What criteria is evaluated before determining if a request or idea is submitted to product? When it is submitted, what is the prioritization process?
When evaluating what products to prioritize, you’ll want to consider several factors:
- Mission Alignment: Does this addition to the product portfolio support the company’s mission, and what you’re trying to accomplish?
- Opportunity Size: What’s the TAM? Will this product expand the addressable market by solving customer needs in adjacent or new markets? Does it expand your value proposition for existing customers, driving upsell and/or retention? Or does it close a competitive gap?
- Business Impact: What’s the primary objective of this product initiative? Which topline KPIs will this move the needle on for the business?
- Customer Impact: Will this addition to the existing product portfolio address a distinct customer need, pain point, or expectation? Is it something they’ve been asking for? Does it increase the perceived value of your product and/or make it stickier?
- T-Shirt Size: Is this an XS or XL effort? How much time do you estimate the build will take, and does the team have the capacity for it? Matrix the value against the complexity — less complex efforts that provide greater value are your sweet spot.
Whether you’re part of the product organization or not, try to approach prioritization as a partnership versus a transactional request process. This will allow you to evaluate the proposals potential more holistically, and bring your product stakeholders along on the decision making journey.
Before putting together any idea, know what the overall business priorities are and what specific goals and KPI’s the company aims to deliver. The stronger you tie your idea to those outcomes, the more likely they will be prioritized. Every company has a different process for prioritizing, but this is generally what they will weigh:
- Business impact. First, quantify the size of the opportunity. Companies want to dedicate resources to ideas with the highest impact. Make sure you define the problem you are solving, the proposed solution, any assumptions you are making and a realistic picture of the impact your idea will make.
- Value vs. effort. Every company is resource constrained so it’s important to define the requirements needed to execute on your idea. For big ideas or those with large unknowns, I sometimes suggest breaking the idea down into the smallest level of effort to prove that the undertaking is worthwhile (ie. a quick win) before embarking on the full idea.

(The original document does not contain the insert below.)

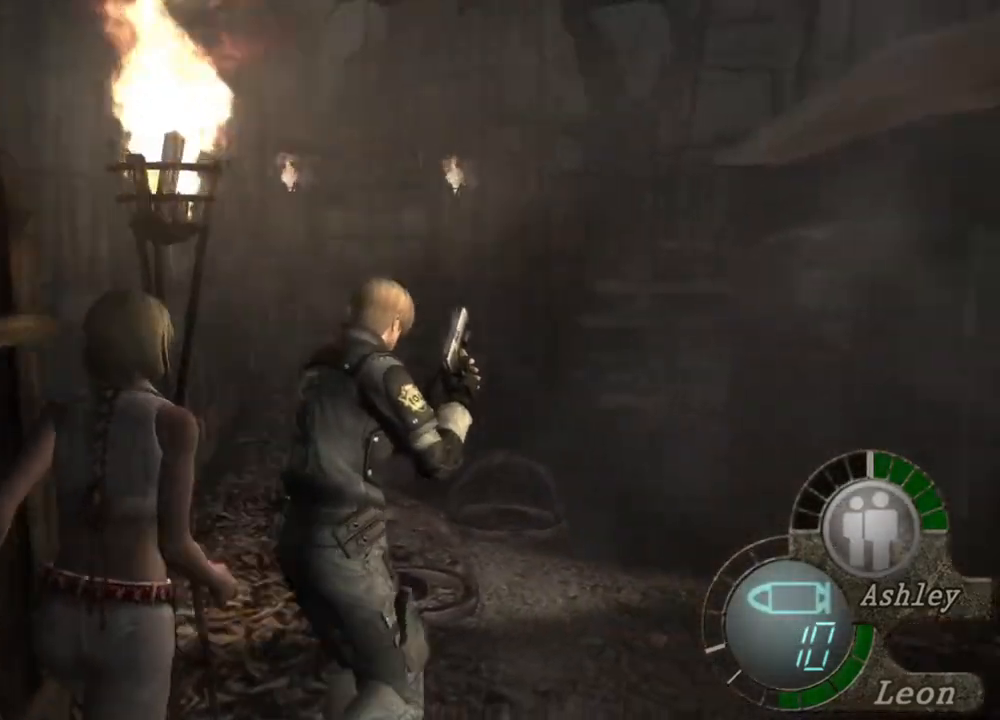
{"keys": ["shift", "w"], "mouse": [], "events": [[17, "d", "up"]]}
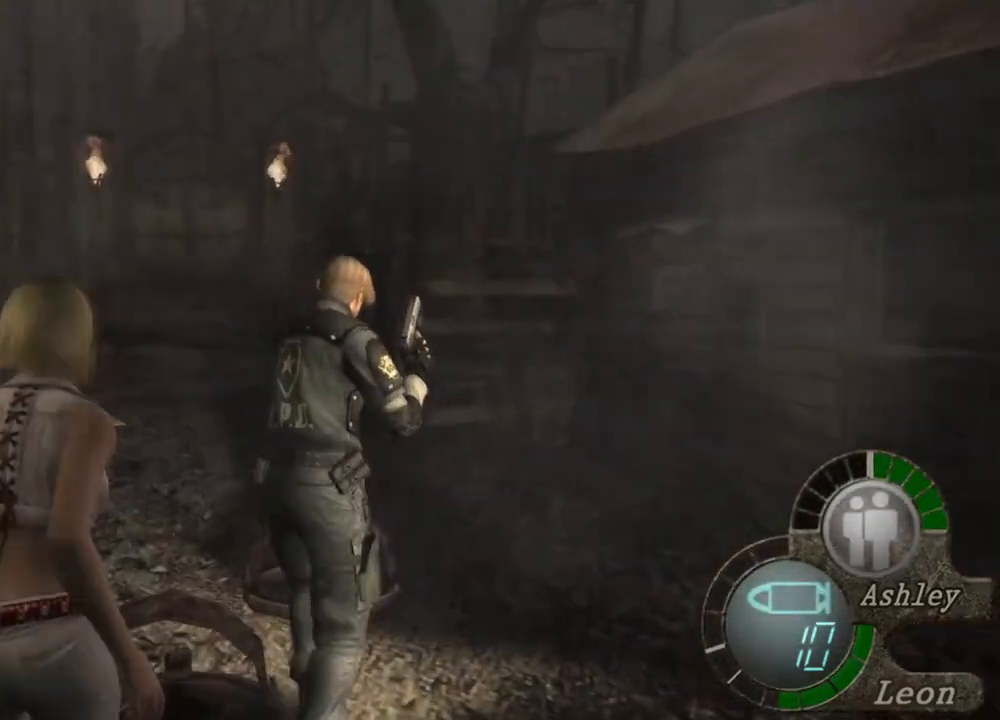
{"keys": ["shift", "w"], "mouse": [], "events": []}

- Potential risks. Some businesses have risks they specifically avoid and others they are more willing to take on. That’s not to say that you should avoid risky ideas but you need to address them head on so the company can weigh whether they believe those risks are merited and the potential benefits outweigh the risk.
- Likelihood of success. People need conviction that your idea will succeed. Understand what capabilities you have in-house and are good at. Typically, ideas that are built off of core competencies will be easiest to prioritize because there are less unknowns. If additional expertise, infrastructure or capabilities are not readily available, make sure to note who/what/how you will acquire them or have a plan to address the key barriers to success.
I believe that every idea and request can be valuable, and at Wistia, we've worked hard to foster a culture where product ideas and feedback are openly shared. Of course, there's always room for improvement, but we strive to make feedback visible and welcome.
It's important to keep in mind that sometimes what seems like a great idea could actually be a bug (this happened to me recently) or something that's already being evaluated. You never know when your feedback could be the missing piece to a larger puzzle.
Prioritizing all of that feedback can definitely be a challenge. The key here is to align your priorities with your OKRs. I'll also note that essential user experience requirements should always be a priority (and ideally these should also be reflected in your OKRs so that it's never a question)
Beyond looking at your OKRs, tools like User Voice -- or any product ideas forum -- can be a helpful way to quantify and prioritize ideas based on customer feedback. Ticket volume can also be a great way to quantify the importance of an idea or piece of feedback. If a particular point of friction is causing significant support costs, it's definitely worth prioritizing.